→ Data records
>>>

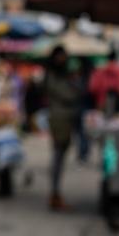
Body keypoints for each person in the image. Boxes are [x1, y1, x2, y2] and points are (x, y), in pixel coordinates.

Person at [44, 46, 82, 211]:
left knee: (60, 155)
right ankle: (55, 193)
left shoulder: (62, 74)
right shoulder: (53, 75)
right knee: (58, 156)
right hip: (59, 118)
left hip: (65, 117)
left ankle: (56, 192)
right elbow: (67, 94)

<<<

→ Your instructions
Copy every entry exactly; drop the pictures.

→ Written solution
Body keypoints for each person in the image. Boxes are [x1, y1, x2, y2] and points are (x, y), in pixel coordinates.

Person at [44, 46, 82, 211]:
left knee: (60, 155)
right ankle: (55, 193)
left shoulder: (62, 74)
right shoulder: (53, 75)
right knee: (58, 156)
right hip: (59, 118)
left hip: (65, 117)
left ankle: (56, 192)
right elbow: (67, 94)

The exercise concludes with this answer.